=== Provided records ===

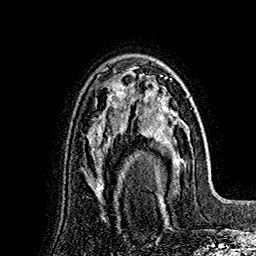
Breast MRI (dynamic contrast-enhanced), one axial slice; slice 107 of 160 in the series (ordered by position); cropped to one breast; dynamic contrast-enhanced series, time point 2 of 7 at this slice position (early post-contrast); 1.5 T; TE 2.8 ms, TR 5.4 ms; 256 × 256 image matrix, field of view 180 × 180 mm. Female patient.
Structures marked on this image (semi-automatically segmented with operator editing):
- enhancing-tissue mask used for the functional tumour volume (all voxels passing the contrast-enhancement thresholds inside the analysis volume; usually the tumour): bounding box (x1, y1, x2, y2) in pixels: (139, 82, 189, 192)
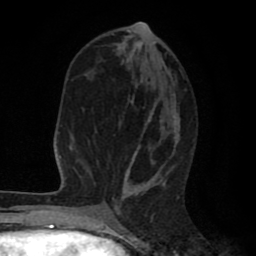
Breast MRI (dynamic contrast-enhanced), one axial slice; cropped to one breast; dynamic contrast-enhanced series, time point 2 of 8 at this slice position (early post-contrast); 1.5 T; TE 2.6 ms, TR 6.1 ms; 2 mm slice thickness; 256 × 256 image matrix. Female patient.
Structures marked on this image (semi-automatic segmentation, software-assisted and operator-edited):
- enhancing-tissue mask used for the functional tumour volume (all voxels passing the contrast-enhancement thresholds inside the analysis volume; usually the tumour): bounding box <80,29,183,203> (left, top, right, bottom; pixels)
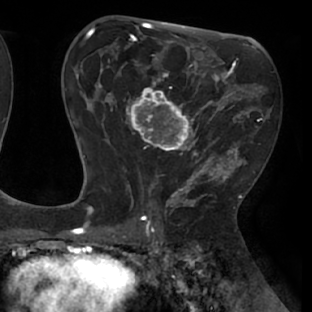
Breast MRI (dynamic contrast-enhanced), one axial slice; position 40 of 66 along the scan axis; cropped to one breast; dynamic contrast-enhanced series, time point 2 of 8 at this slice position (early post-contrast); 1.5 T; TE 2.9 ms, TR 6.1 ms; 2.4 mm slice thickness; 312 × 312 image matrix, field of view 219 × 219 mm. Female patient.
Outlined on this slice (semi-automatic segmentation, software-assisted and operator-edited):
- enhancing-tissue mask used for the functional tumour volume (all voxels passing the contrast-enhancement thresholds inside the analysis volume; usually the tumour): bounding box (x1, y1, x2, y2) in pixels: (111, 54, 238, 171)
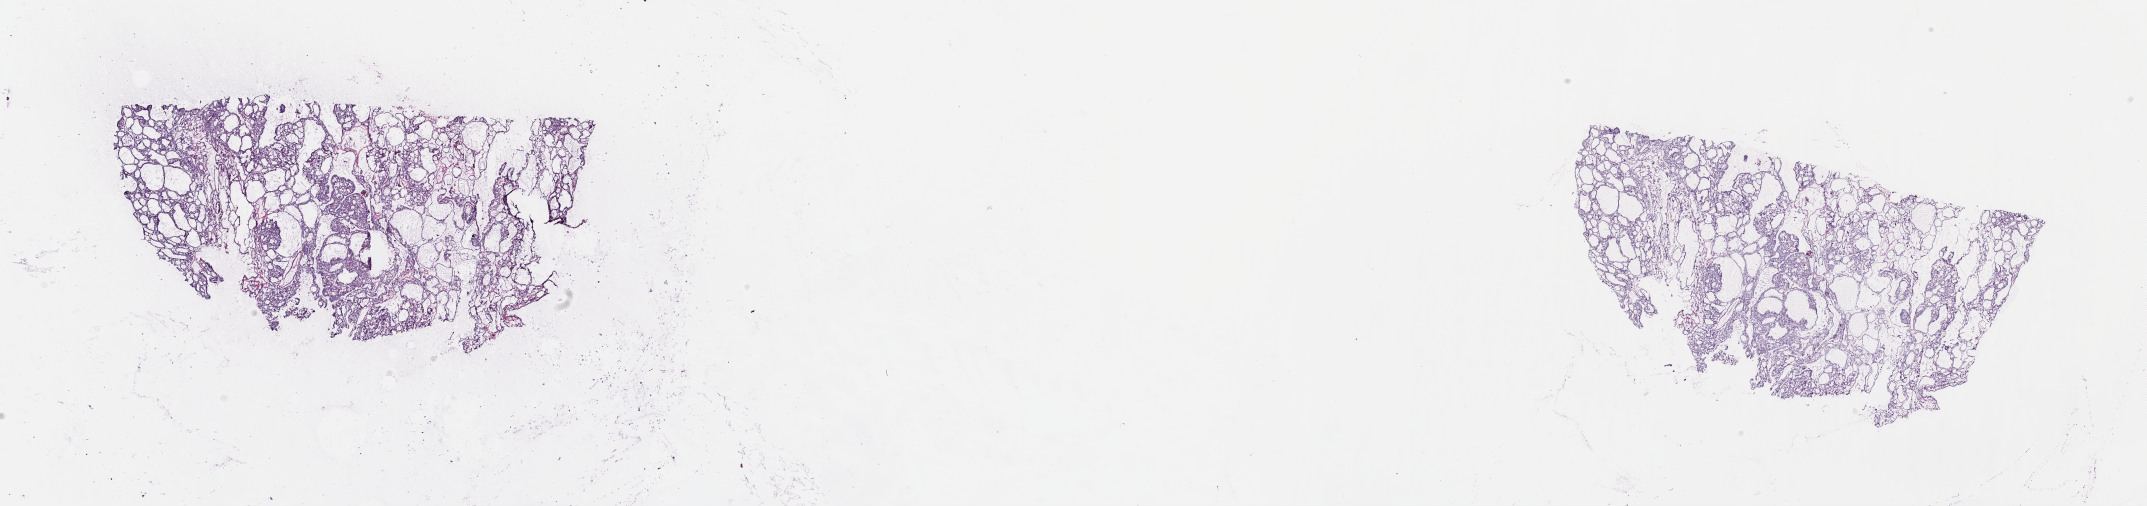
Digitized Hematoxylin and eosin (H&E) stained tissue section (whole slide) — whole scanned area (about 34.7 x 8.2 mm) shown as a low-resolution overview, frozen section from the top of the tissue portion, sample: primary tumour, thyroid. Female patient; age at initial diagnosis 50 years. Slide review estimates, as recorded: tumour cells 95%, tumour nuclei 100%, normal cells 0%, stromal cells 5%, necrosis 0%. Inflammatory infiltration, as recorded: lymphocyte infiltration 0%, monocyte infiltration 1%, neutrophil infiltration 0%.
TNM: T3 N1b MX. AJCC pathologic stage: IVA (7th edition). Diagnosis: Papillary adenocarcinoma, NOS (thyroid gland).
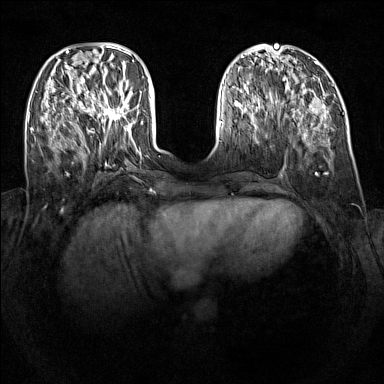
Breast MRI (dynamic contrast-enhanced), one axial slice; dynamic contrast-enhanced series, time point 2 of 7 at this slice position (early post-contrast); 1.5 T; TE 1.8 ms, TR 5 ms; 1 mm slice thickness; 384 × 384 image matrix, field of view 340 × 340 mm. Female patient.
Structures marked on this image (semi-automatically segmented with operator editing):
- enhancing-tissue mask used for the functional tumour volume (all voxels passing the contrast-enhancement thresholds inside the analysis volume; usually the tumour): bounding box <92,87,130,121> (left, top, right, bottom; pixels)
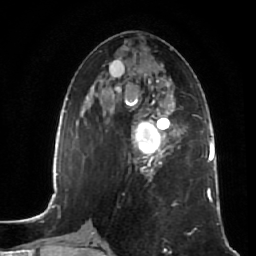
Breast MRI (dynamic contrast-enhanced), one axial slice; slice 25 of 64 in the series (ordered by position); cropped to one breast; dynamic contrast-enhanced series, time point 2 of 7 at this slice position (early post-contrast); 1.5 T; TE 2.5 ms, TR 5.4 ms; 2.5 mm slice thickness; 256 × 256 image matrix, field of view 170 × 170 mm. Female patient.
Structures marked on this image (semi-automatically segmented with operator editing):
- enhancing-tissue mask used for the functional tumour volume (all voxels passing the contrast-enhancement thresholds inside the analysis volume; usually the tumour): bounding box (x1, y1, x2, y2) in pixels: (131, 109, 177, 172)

===
=== Provided records ===

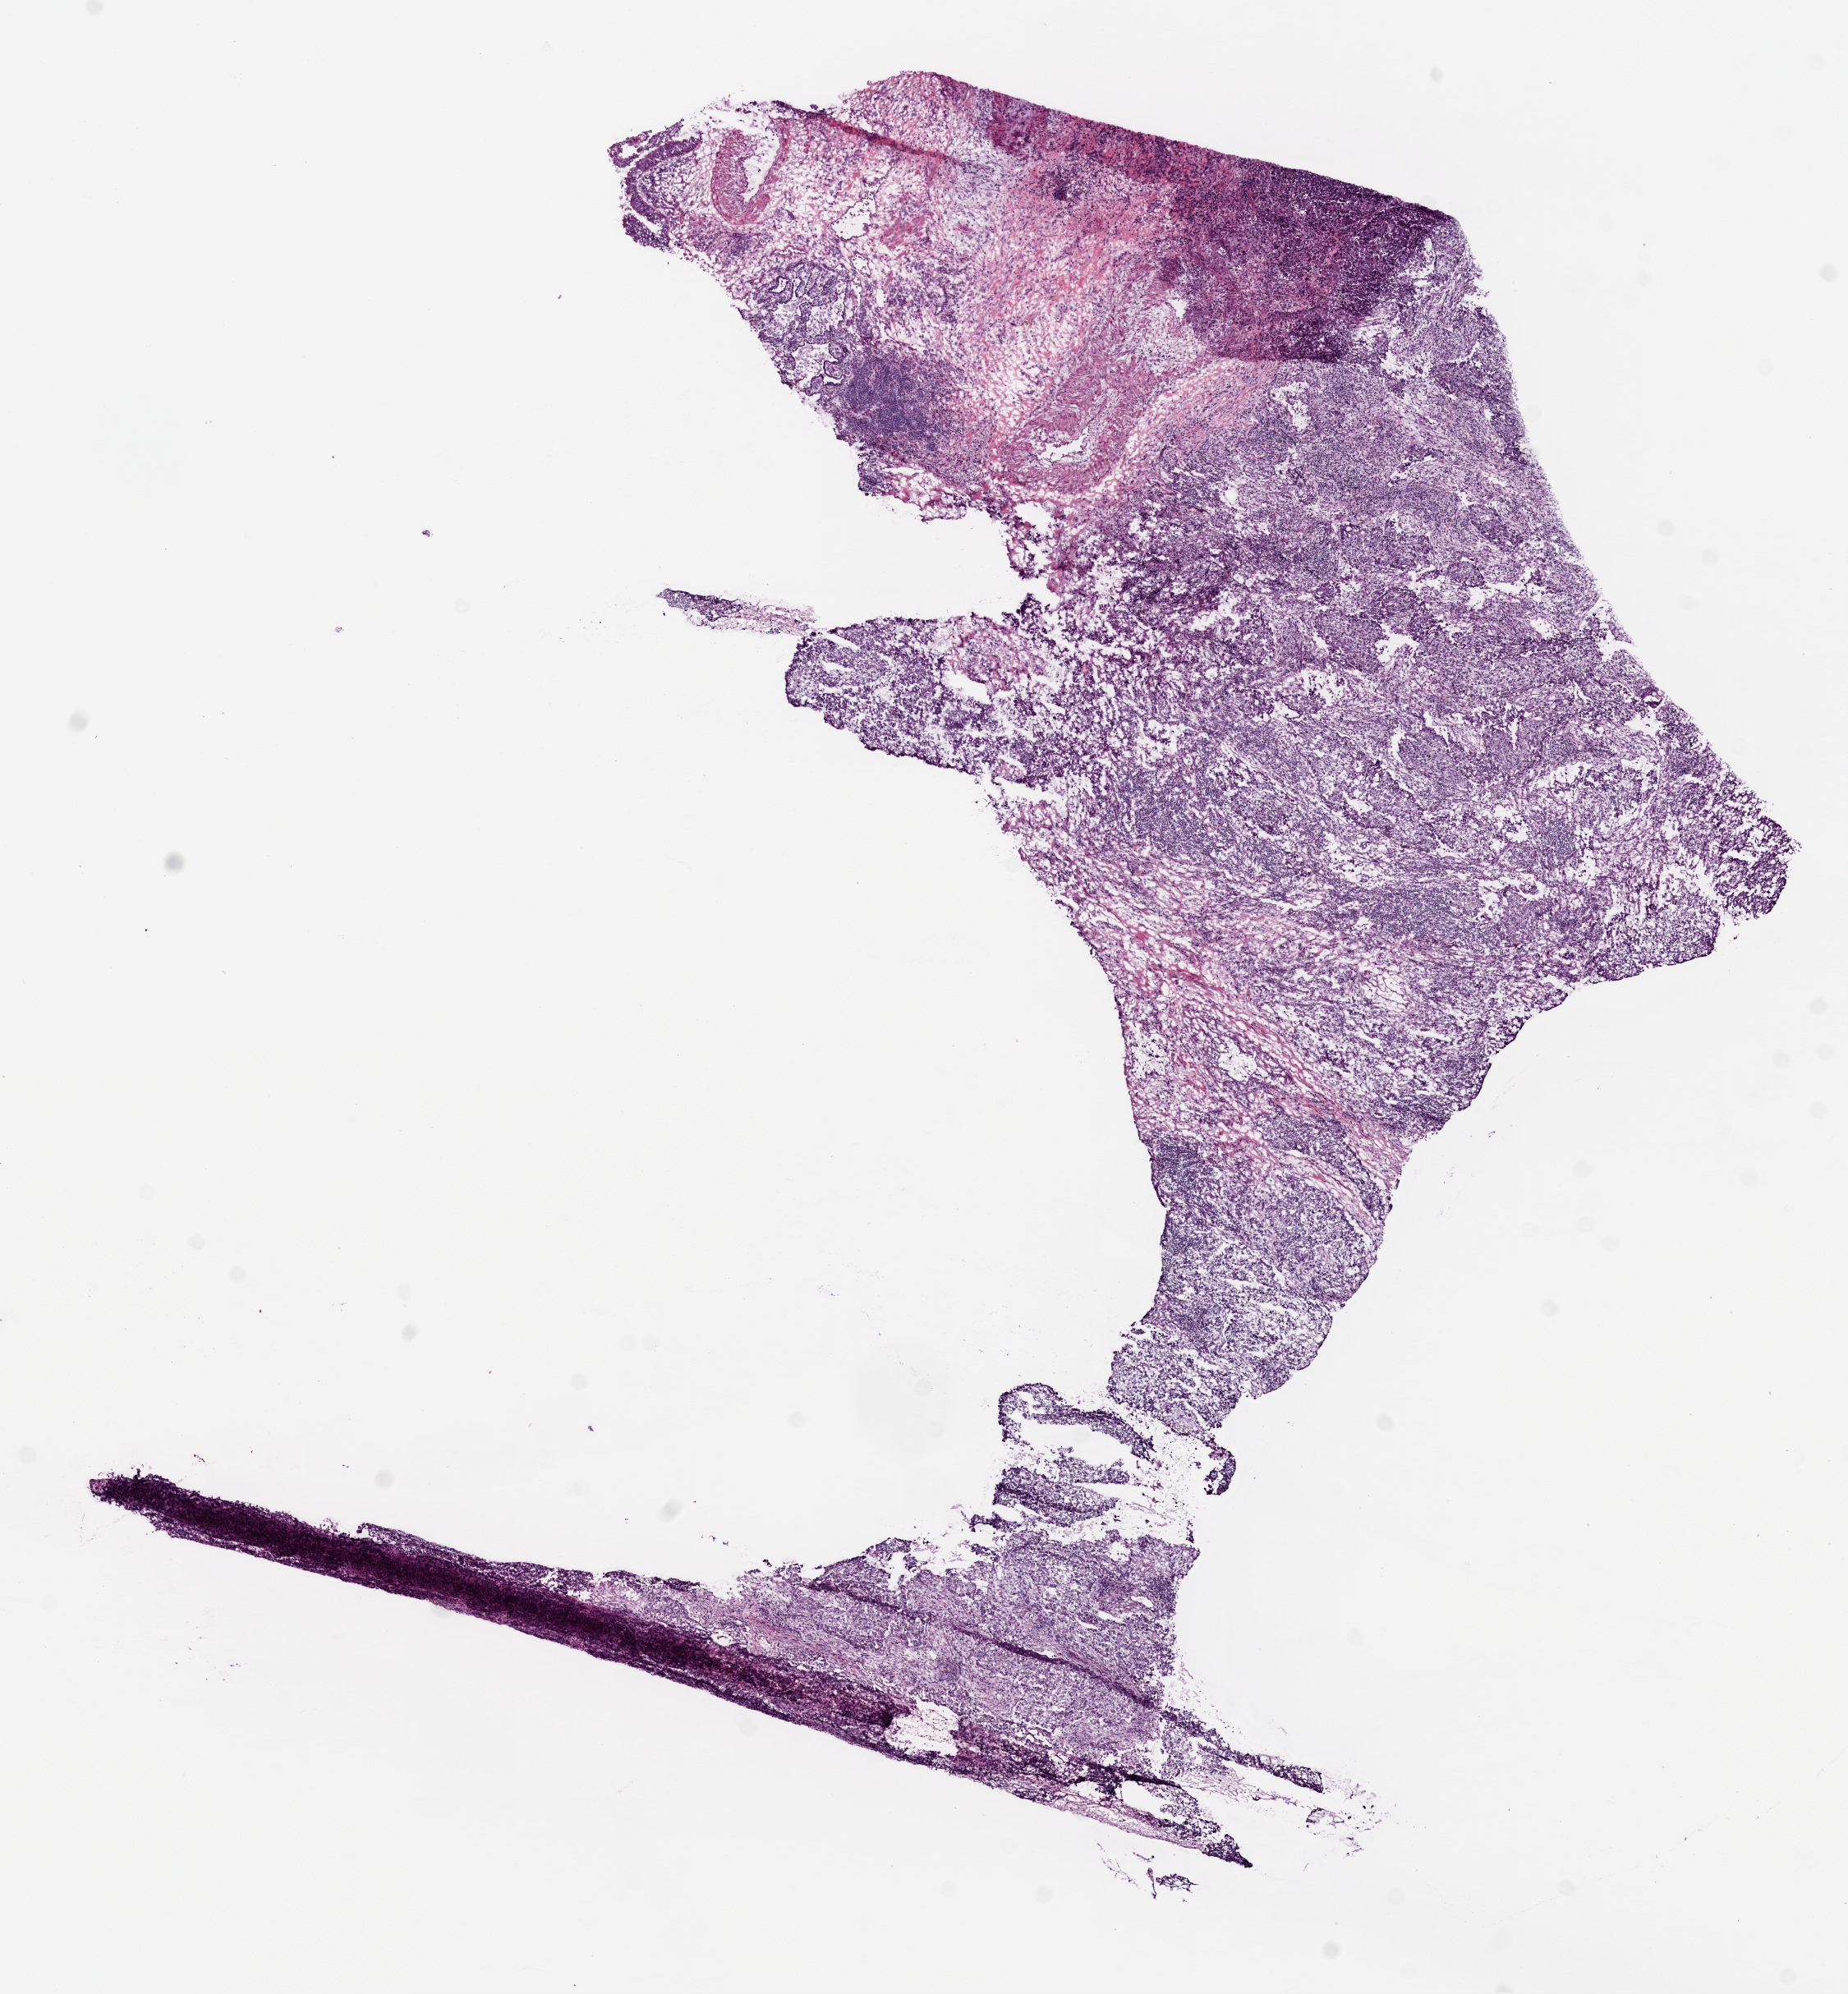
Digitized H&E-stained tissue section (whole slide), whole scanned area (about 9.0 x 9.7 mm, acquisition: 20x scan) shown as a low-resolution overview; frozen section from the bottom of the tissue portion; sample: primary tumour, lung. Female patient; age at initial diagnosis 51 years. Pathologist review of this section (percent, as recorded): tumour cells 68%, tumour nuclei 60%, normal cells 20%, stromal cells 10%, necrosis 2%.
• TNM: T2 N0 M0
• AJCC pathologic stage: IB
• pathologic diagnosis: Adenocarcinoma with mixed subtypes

===

Required action: Take the line above containing "Digitized H&E-stained tissue", the line containing "TNM: T2 N0 M0", and all lines in between, and copy them exactly without anything else.

Task solution:
Digitized H&E-stained tissue section (whole slide), whole scanned area (about 9.0 x 9.7 mm, acquisition: 20x scan) shown as a low-resolution overview; frozen section from the bottom of the tissue portion; sample: primary tumour, lung. Female patient; age at initial diagnosis 51 years. Pathologist review of this section (percent, as recorded): tumour cells 68%, tumour nuclei 60%, normal cells 20%, stromal cells 10%, necrosis 2%.
• TNM: T2 N0 M0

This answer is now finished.